Reply-To: <frnkblk@iname.com>
From: "Frank Bulk" <frnkblk@iname.com>
To: <surfer@mauigateway.com>, <nanog@merit.edu>
In-Reply-To: <20080408111558.2B8BCFBD@resin17.mta.everyone.net>
Date: Tue, 8 Apr 2008 14:20:26 -0500
Errors-To: owner-nanog@merit.edu


We have an test server inside our network that we have customers test again.
We tell customers that we can only control our network -- beyond our
upstream routers it's best-effort only.

That said, if there is a real performance issue upstream we do our best to
assist or point the customer in the right direction.

Frank

-----Original Message-----
From: owner-nanog@merit.edu [mailto:owner-nanog@merit.edu] On Behalf Of
Scott Weeks
Sent: Tuesday, April 08, 2008 1:16 PM
To: nanog@merit.edu
Subject: Speedtest site accuracy [was: Bandwidth issues in the Sprint
network]

--- mevans@alphatheory.com wrote:

Try using the Java test on DSLReports rather than the Flash based test. I've
found it to be much more accurate. I also receive the message about
compression being used when I test with the flash test.
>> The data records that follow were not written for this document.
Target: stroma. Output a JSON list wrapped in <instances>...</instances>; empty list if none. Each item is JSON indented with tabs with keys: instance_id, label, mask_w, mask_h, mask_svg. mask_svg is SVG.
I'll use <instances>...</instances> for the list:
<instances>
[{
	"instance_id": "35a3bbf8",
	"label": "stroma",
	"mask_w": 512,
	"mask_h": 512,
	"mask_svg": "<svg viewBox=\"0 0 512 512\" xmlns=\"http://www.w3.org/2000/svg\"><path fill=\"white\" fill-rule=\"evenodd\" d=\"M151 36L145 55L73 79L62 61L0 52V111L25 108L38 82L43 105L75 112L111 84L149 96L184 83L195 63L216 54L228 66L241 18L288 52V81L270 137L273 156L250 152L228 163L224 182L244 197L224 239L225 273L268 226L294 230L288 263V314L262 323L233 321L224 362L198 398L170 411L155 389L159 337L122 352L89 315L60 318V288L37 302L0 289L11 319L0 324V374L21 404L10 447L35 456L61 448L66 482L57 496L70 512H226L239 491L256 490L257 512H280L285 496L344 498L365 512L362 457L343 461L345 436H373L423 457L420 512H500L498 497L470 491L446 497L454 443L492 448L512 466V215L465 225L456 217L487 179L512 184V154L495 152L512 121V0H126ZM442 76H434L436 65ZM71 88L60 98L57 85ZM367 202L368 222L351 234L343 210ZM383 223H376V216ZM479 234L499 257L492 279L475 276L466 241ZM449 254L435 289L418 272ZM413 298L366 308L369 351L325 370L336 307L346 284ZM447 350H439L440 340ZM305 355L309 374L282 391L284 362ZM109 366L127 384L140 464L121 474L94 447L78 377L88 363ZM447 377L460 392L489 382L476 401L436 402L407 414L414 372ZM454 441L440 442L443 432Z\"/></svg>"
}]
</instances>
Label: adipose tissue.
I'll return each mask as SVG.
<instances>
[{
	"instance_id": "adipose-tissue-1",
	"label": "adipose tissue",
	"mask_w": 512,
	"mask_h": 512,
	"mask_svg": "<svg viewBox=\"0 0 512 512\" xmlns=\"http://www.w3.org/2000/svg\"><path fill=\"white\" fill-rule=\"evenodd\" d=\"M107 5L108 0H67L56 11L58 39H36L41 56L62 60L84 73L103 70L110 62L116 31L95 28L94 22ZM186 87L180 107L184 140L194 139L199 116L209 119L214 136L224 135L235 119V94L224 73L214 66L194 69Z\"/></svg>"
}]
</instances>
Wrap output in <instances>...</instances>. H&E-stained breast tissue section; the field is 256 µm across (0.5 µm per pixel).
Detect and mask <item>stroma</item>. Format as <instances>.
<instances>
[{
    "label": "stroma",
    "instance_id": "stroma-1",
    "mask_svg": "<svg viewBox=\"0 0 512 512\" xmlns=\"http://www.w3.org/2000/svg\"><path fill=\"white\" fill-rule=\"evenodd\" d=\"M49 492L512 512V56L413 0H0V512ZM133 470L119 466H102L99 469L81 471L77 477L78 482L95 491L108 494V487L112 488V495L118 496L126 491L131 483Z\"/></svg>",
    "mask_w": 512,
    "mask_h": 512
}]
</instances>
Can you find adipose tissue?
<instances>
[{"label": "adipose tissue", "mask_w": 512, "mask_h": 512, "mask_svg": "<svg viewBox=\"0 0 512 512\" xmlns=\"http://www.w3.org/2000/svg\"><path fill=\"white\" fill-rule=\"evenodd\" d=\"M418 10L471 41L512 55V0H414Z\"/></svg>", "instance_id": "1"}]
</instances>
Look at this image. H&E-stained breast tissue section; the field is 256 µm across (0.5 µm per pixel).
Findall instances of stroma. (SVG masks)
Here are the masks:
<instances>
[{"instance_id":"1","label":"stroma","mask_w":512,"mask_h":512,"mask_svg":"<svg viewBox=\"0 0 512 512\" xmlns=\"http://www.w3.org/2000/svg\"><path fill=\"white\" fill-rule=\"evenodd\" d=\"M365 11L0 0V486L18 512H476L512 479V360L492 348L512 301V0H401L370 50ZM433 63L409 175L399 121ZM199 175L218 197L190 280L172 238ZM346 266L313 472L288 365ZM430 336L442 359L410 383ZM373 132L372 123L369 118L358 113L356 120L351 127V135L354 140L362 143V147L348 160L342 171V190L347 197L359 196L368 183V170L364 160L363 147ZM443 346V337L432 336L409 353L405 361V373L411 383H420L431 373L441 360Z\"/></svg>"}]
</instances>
I think it may be a
bug.
---------------------------------------


This brings up a PITA point for me.  Recently, I have seen a rash of
"Speedsite test server at <location> says blah, blah, blah" tickets finally
reach me and I am telling everyone they're not an accurate way to measure
network performance.  I notice that at least some are just sending text in
Latin.

To other medium-sized eyeball network providers (I'm defining medium size as
50-150K DSL/Cable connections and 50-1500 leased line customers): are you
seeing this and what do you tell your customers?